青果コーナーに行くと、たまに大きい瓜が売っていることがあります。今回はその中から『冬瓜(とうがん)』という野菜について簡単にご紹介したいと思います。

冬瓜ってどんな野菜?

実は夏の野菜

『瓜』と名が付く通り、瓜(うり)の仲間。ですが、『冬』という文字と反し本来収穫できるのは夏です。

やまも
やまも

そういえばキュウリやメロンとかの瓜の仲間って大体夏に採れるね……

昔は夏に収穫し冬まで保存していたようで、そこから『冬瓜』と名前が付いているようです。今はハウス栽培などで冬でも食べ物に困ることはありませんが、昔は食料を入手するのも大変だったでしょうから、昔の人たちにとっては貴重な食料源だったんですね。

うめ
うめ

冬至の『かぼちゃ』も同じように冬まで保存できることで有名だよ!

長期間保存ができるのは『丸ごと』が前提なので、冬瓜もかぼちゃもカットするとそこから傷みます。購入してからカットしたもの、また元々カットされていたものは早めに消費することをおすすめします。

冬瓜の特徴

見た目

品種によって形や大きさは異なります。スーパーでもかなり大きいものを売っていることも。上写真のものはちょっと小さめでした。

写真のものは表面がきれいなのですが、白く薄い粉状のものが付いている場合があります。それは『ブルーム』と呼ばれるもので、自然にできる物質なので特に問題はありません。普通に洗って調理しましょう。

うめ
うめ

どうしても心配な場合は、野菜や果物の洗浄に使えるタイプの洗剤を使って丸ごと洗って、よくすすいでから使う…という選択肢もあるよ。
※食品に使用できるかどうかはパッケージに記載があるかと思いますのでよくご確認ください。

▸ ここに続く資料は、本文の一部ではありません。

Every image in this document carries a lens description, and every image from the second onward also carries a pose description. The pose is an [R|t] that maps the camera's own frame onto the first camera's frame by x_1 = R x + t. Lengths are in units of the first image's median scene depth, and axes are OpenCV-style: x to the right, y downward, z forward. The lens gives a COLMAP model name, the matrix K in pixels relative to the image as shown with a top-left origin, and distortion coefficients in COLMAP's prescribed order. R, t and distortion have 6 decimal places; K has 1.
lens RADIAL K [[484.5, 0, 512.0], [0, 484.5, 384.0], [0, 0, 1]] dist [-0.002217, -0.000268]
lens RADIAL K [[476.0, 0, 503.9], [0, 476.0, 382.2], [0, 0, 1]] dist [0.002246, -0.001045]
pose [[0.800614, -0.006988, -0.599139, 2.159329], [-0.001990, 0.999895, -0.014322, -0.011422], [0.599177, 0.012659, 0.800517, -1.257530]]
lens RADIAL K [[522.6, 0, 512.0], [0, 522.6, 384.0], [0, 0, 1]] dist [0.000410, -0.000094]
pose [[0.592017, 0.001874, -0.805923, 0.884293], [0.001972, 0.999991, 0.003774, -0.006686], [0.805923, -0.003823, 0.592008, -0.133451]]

断面はこんな感じ。中に種があります。キュウリを太くしたような見た目ですね。

キュウリの場合は種が未熟でやわらかいのでそのまま食べられるのですが、冬瓜の場合は種が硬いため、調理する際には除く必要があります。

味・香り・食感

生だと香りはキュウリに少し似ているのですが、風味は異なります。味はほぼ無く、少し酸味があるかな…?という感じ。噛み続けているとだんだん苦みというか、えぐみを感じるようになります。ただそこまでクセは無いかなと思います。

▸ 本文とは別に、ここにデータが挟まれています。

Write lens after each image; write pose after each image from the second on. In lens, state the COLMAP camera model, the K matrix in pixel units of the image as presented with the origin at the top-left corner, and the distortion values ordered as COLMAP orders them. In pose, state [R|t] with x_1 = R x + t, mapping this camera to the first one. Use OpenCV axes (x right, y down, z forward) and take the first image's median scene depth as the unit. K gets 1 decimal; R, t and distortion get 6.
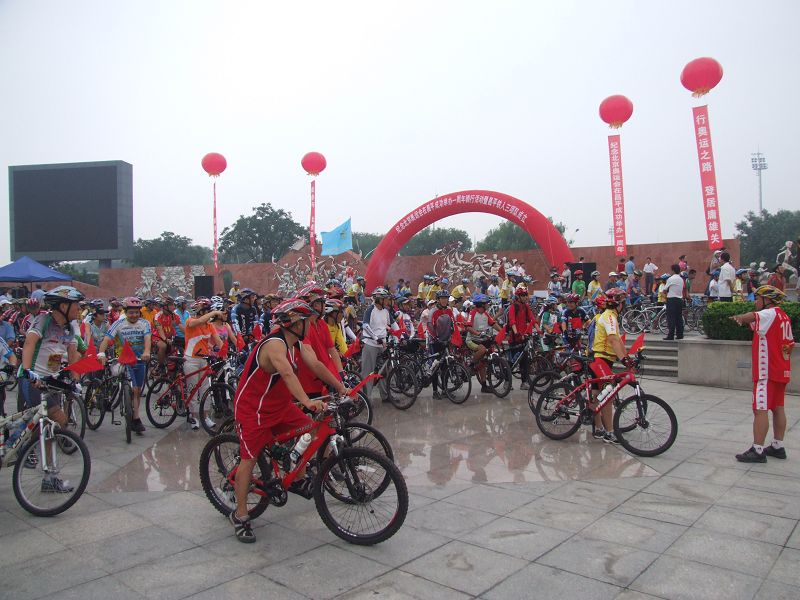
lens RADIAL K [[627.3, 0, 421.7], [0, 627.3, 305.0], [0, 0, 1]] dist [-0.162841, 0.119579]
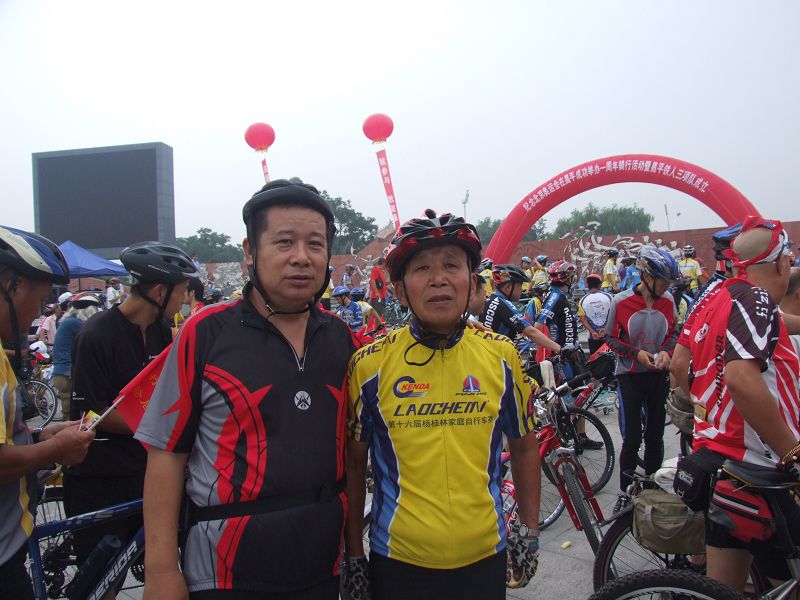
lens RADIAL K [[627.3, 0, 421.7], [0, 627.3, 305.0], [0, 0, 1]] dist [-0.162841, 0.119579]
pose [[0.999521, -0.020813, -0.022920, -0.119302], [0.020786, 0.999783, -0.001453, 0.002374], [0.022945, 0.000976, 0.999736, 0.154207]]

加熱するとかなりやわらかくなり、少し甘みが出ます。それでも味はひかえめですが、その分いろんな味付けが合いそうです。

食べ方について

煮物や汁物に向く

加熱するととろけるようにやわらかくなり、味もしみやすいので煮物や汁物に最適です。冬瓜や他の野菜だけで作ってもいいのですが、冬瓜はそのものの味が薄いので、鶏肉や豚肉、ベーコンといった肉類を油で炒めてから一緒に煮るとコクがプラスされておいしいのでこちらもオススメ。また、色が薄いので塩やうすくちしょうゆで味付けするときれいに仕上がります。

やまも
やまも

もちろん上記にこだわらなくてもOKだよ。いろいろレシピを見て試してみるとお気に入りの調理法が見つかるかも。

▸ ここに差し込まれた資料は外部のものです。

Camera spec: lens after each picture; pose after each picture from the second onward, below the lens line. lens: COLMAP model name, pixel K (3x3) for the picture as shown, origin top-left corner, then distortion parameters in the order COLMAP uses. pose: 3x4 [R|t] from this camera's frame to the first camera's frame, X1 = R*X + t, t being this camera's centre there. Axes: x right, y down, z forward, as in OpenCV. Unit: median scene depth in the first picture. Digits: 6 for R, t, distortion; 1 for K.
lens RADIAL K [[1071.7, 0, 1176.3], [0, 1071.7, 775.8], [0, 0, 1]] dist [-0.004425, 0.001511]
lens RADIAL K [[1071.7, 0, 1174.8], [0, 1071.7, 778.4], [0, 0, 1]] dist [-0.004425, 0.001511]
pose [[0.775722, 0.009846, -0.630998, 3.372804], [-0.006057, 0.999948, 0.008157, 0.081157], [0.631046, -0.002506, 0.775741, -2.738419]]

ちなみに私は鶏もも肉を炒めて一緒に煮たものが気に入っています。

下処理法(種の取り方)について

最後に冬瓜の下処理について。前述しましたとおり、種を取ってから皮をむいてカットします。種の取り方について以前2種類の方法を試したので書いておきます。

スプーンですくってとる

まず、大きめのスプーンですくって取る方法。普通にすくうと種が残りやすいため、ある程度すくいとったら残りはこするように取るとやりやすいです。

上の写真は半分に切った状態で種を取っています。ただこの方法だと空洞ができるので、ここから細かくカットしようとするとバランスを崩しやすいです。包丁を使うことに慣れていないとちょっと危ないかもしれないので、不安な人は先に縦1/4や1/8に切り分けてから種を取ったほうが安定するかも……。

包丁で切り取る

次に、包丁で切り取ってしまう方法。半分にカットした状態だとできませんが、細く切った状態なら難しくありません。上写真は1/8カットです。ここから皮をむき、更に細かく切っていきます。

個人的にはスプーンよりこちらのほうがやりやすいかなと思いました。ある程度包丁を使うのに慣れている人はこちらのほうが楽なんじゃないかなという印象です。

あくまで個人的に感じたことなので、どちらでも好きな方でいいですし、もちろん別の方法もあると思います。ご参考までに。